Qantas has announced that they are relaunching their “I Still Call Australia Home” campaign.
The revised campaign features popular Australians like singers Kylie Minogue and Troye Sivan, tennis champion Ash Barty and actor Hugh Jackman.’
The original campaign was conceived in 1987 and was inspired by Peter Allen’s patriotic song, I Still Call Australia Home, which was recorded in 1979 and released in June 1980. The song peaked at number 72 on the Australian singles chart in June 1980 but peaked at number 60 in Setpember 2015 after the release of the mini-series Peter Allen: Not the Boy Next Door.
Since Qantas first created the I Still Call Australia Home campaign it has undergone several changes.
The first campaign, which was launched in 1987 ran for five years and featured vocals by ad executive and jingle writer, Allan Johnstone who was working with business partner Alan Morris at advertising agency Mojo. The campaign featured several popular destinations from around the world including Disneyland in California and the Acropolis in Athens.
The campaign was successful and was refreshed in 1994. The three minute ad featured Aboriginal group Yothu Yindi and featured jazz musician James Morrison singing on top of one of Victoria’s Twelve Apostles, singer Kate Cerebrano serenading the glistening New York skyline and country music star, James Blundell layered on images of a tree-framed Eiffel Tower.
The campaign was revamped again in 1997 when youth choirs were used for the first time. The National Boys Choir of Australia and the Australian Girls Choir were filmed singing from incredible locations around the world including on New York’s Brooklyn Bridge and the Great Wall of China. This version of the campaign made its debut at the opening ceremony of the 1998 Commonwealth Games held in Kuala Lumpur, Malaysia and at a Super Bowl screening in 1999. It reached around 31.7 million viewers worldwide.
Network Ten aired I Still Call Australia Home, a documentary that gave viewers a behind-the-scenes look at how the ad was originally made.

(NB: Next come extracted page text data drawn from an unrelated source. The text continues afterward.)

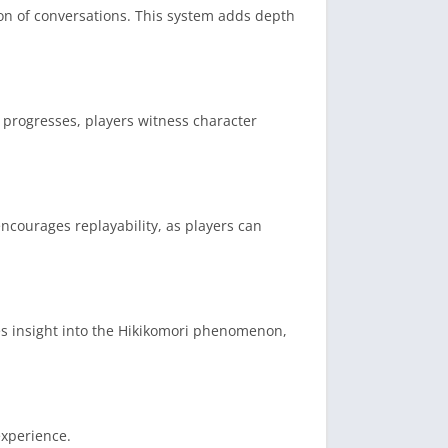
on of conversations.
This system adds depth
progresses, players witness character
encourages replayability, as players can
es insight into the Hikikomori phenomenon,
experience.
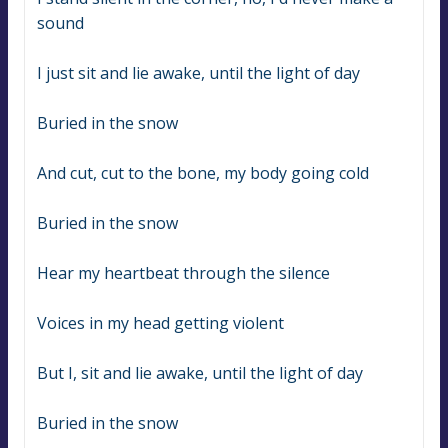
sound
I just sit and lie awake, until the light of day
Buried in the snow
And cut, cut to the bone, my body going cold
Buried in the snow
Hear my heartbeat through the silence
Voices in my head getting violent
But I, sit and lie awake, until the light of day
Buried in the snow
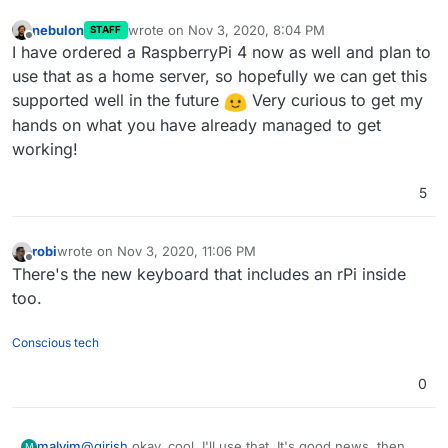
nebulon
wrote on
Nov 3, 2020, 8:04 PM
STAFF
last edited by
Offline
I have ordered a RaspberryPi 4 now as well and plan to
use that as a home server, so hopefully we can get this
supported well in the future
Very curious to get my
hands on what you have already managed to get
working!
5
robi
wrote on
Nov 3, 2020, 11:06 PM
last edited by
Offline
There's the new keyboard that includes an rPi inside
too.
Conscious tech
0
@
girish
okay, cool, I'll use that. It's good news, then,
malvim
M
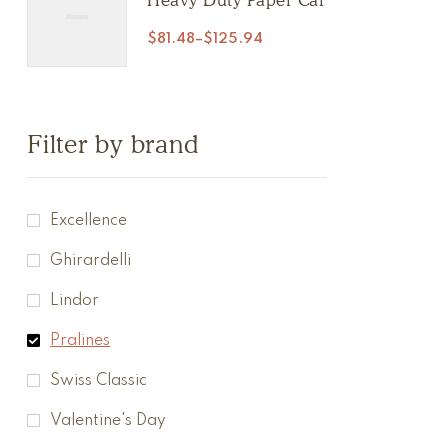
$
81.48
–
$
125.94
Filter by brand
Excellence
Ghirardelli
Lindor
Pralines
Swiss Classic
Valentine's Day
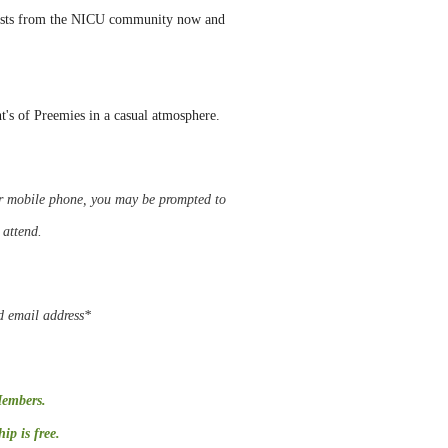
uests from the NICU community now and
nt's of Preemies in a casual atmosphere.
 or mobile phone, you may be
prompted
to
o attend.
d email address*
Members.
p is free.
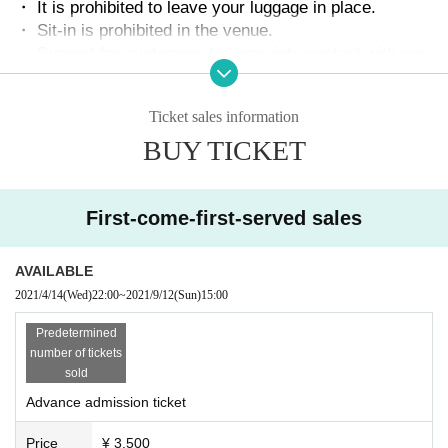
・ It is prohibited to leave your luggage in place.
・ Sit-in is prohibited in the venue.
・ Support for customers to come into contact with eac
h other is prohibited.
・ Please be sure to wear a mask in the venue.
Ticket sales information
・ Aloud support is prohibited.
・ Customers are prohibited from moving during live pe
BUY TICKET
rformances.
・ Please cooperate with the temperature measurement
at the reception.
First-come-first-served sales
※
37.5°
Please note that the above people are Admission
・ Please cooperate with alcohol disinfection of fingers.
AVAILABLE
・ Capacity is normal
Fifty percent
It will be held only in.
・ Please refrain from participating in the event if you a
2021/4/14
(Wed)
22:00
~
2021/9/12
(Sun)
15:00
re not in good physical condition.
Predetermined
・ Acts such as "climbing", "kicking", "striking", and "sh
number of tickets
aking" on the fence installed on the floor will hinder the
sold
progress of the live performance and are dangerous, so
it is prohibited.
Advance admission ticket
・ Depending on the situation, the N/A and time of the C
hange, postponed or canceled.
Price
¥ 3,500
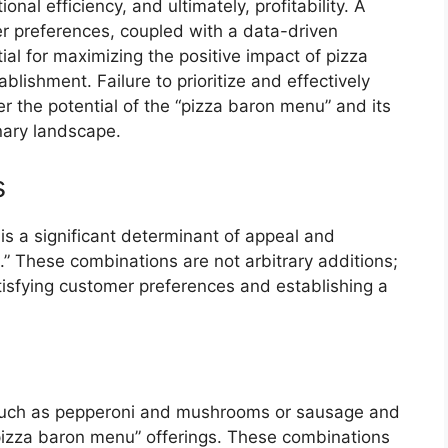
al efficiency, and ultimately, profitability. A
 preferences, coupled with a data-driven
l for maximizing the positive impact of pizza
ablishment. Failure to prioritize and effectively
r the potential of the “pizza baron menu” and its
inary landscape.
s
s a significant determinant of appeal and
.” These combinations are not arbitrary additions;
tisfying customer preferences and establishing a
 such as pepperoni and mushrooms or sausage and
pizza baron menu” offerings. These combinations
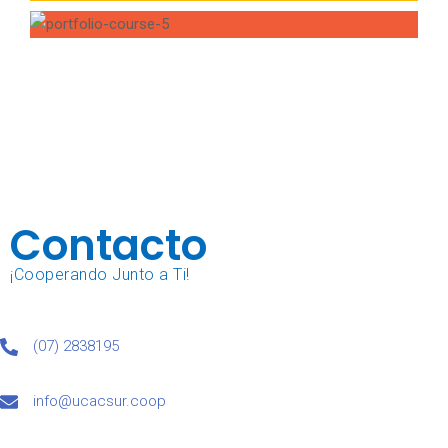
Contacto
¡Cooperando Junto a Ti!
(07) 2838195
info@ucacsur.coop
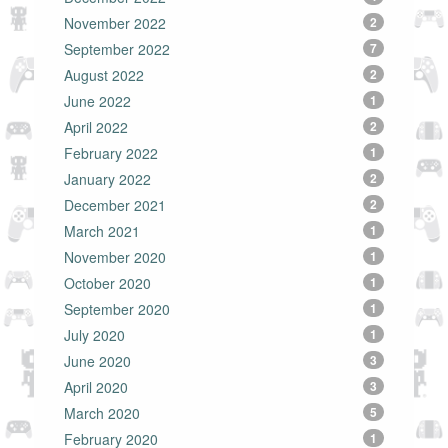
November 2022
2
September 2022
7
August 2022
2
June 2022
1
April 2022
2
February 2022
1
January 2022
2
December 2021
2
March 2021
1
November 2020
1
October 2020
1
September 2020
1
July 2020
1
June 2020
3
April 2020
3
March 2020
5
February 2020
1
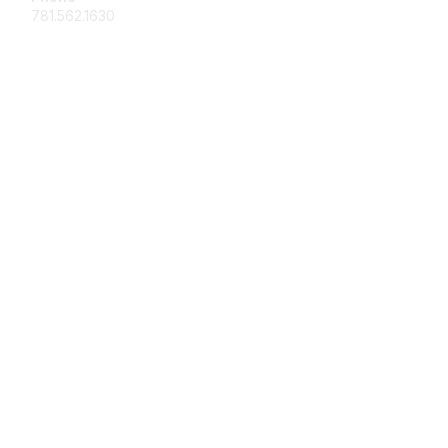
781.562.1630
Membership
Join
Benefits
Learn More
Privacy & Terms
About Us
Marketing/Advertising
Contact Us
Board of Directors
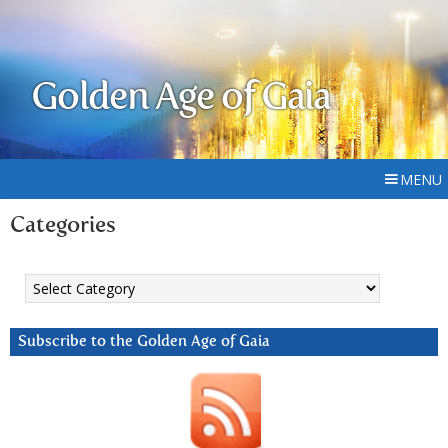
Golden Age of Gaia
MENU
Categories
Categories
Subscribe to the Golden Age of Gaia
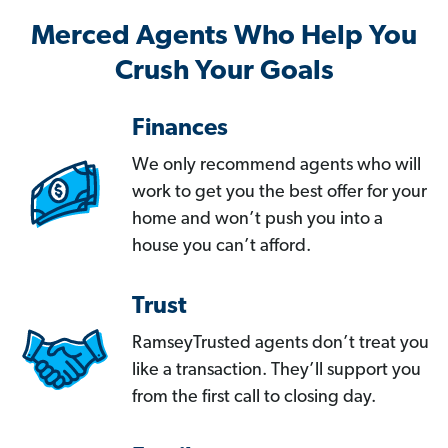
Merced Agents Who Help You
Crush Your Goals
Finances
We only recommend agents who will
work to get you the best offer for your
home and won’t push you into a
house you can’t afford.
Trust
RamseyTrusted agents don’t treat you
like a transaction. They’ll support you
from the first call to closing day.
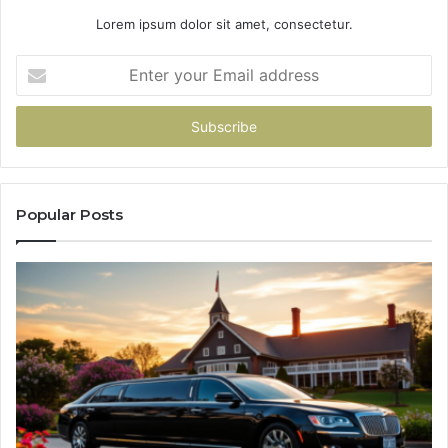
Lorem ipsum dolor sit amet, consectetur.
Enter
your
Email
address
Popular Posts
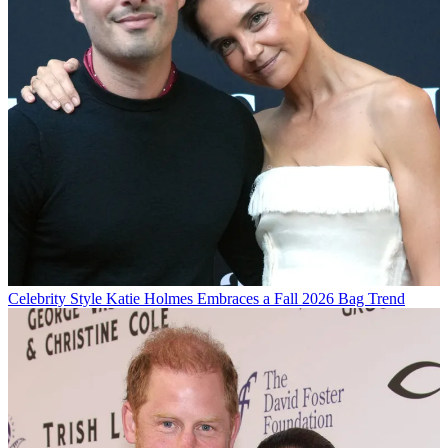
Celebrity Style
Katie Holmes Embraces a Fall 2026 Bag Trend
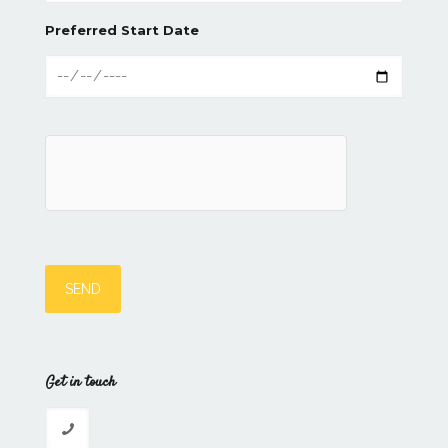
Preferred Start Date
Get in touch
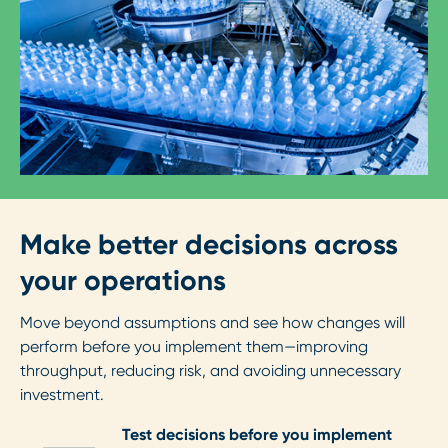
Make better decisions across
your operations
Move beyond assumptions and see how changes will
perform before you implement them—improving
throughput, reducing risk, and avoiding unnecessary
investment.
Test decisions before you implement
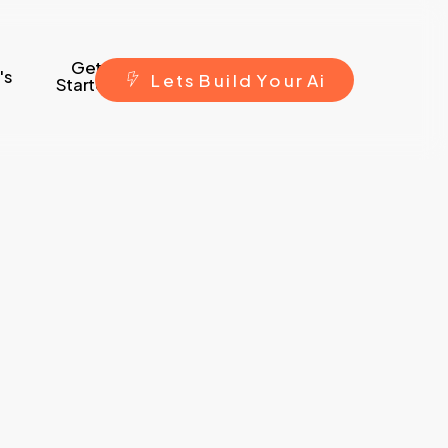
Get
's
L
e
t
s
B
u
i
l
d
Y
o
u
r
A
i
Started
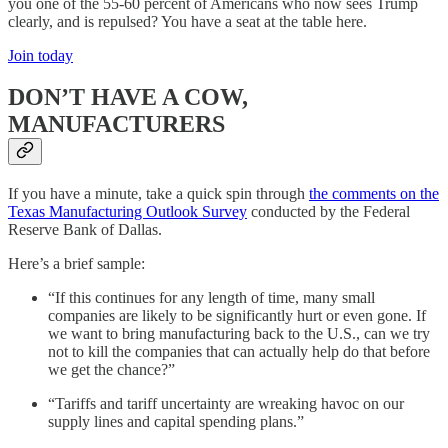
you one of the 55-60 percent of Americans who now sees Trump
clearly, and is repulsed? You have a seat at the table here.
Join today
DON’T HAVE A COW,
MANUFACTURERS
If you have a minute, take a quick spin through
the comments on the
Texas Manufacturing Outlook Survey
conducted by the Federal
Reserve Bank of Dallas.
Here’s a brief sample:
“If this continues for any length of time, many small
companies are likely to be significantly hurt or even gone. If
we want to bring manufacturing back to the U.S., can we try
not to kill the companies that can actually help do that before
we get the chance?”
“Tariffs and tariff uncertainty are wreaking havoc on our
supply lines and capital spending plans.”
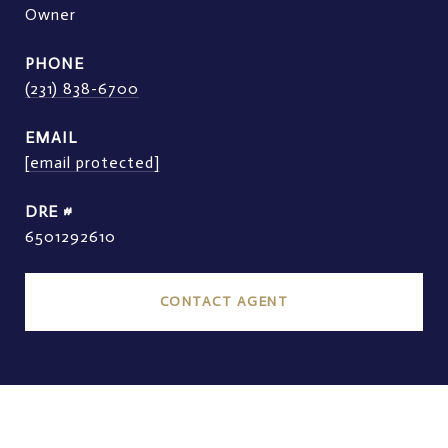
Owner
PHONE
(231) 838-6700
EMAIL
[email protected]
DRE #
6501292610
CONTACT AGENT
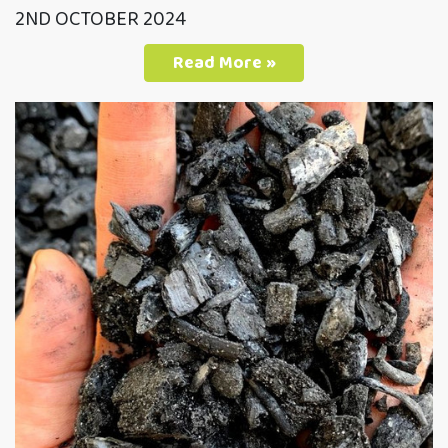
2ND OCTOBER 2024
Read More »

It focused on two members of the choirs and followed the performers as they travelled around the world, with performances in Hong Kong, Jakarta, Los Angeles and Tokyo. The Qantas Choir was the nominated for an Aria Award after they followed up with a Christmas album, Australia’s Christmas Spirit.
With the Olympic Games being held in Sydney in 2000, the campaign was again revised and was bigger and bolder than ever taking months to film. The choir travelled to a Massai village in Tanzania, the Taj Mahal in India and Stonehenge in England. The campaign was aired during both the Australian and United States broadcasts of the Sydney Olympic Games.
The 2004 iteration of the campaign shifted its focus to Australia. Jabiru in the Northern Territory and Tasmania’s Cradle Mountain were featured and 500 children from local schools formed the shape of a kangaroo on the white sands of Queensland’s Whitehaven Beach. International locations including the Temple of Poseidon in Greece, the Lincoln Memorial in Washington DC and the Ninnaji Temple in Kyoto were featured.
In 2009 the lyrics of the opening verse were changed and sung by a First Nations member of the Qantas Choir in Kala Laga Ya, one of the Torres Strait Islands languages.
Campaign leads to a marriage
Interestingly, the 2000 campaign led to marriage. Paul and Ell Van Der Tooren met as ten and nine-year-old children when they were performing as part of the National Boys Choir and the Australian Girls Choir in Uluru in the 2000 campaign.
During the campaign they stood next to eachother and it turned out that they lived a couple of suburbs away from eahcother. They reconnected a few years later and started dating when they were 18 and 19.
In 2016, Paul wanted to propose to Ell in Uluru so he contacted Qantas and they helped create a ruse by pretending they were going to film a documentary. They were married in 2017 and in 2019 they had their first son, Jones.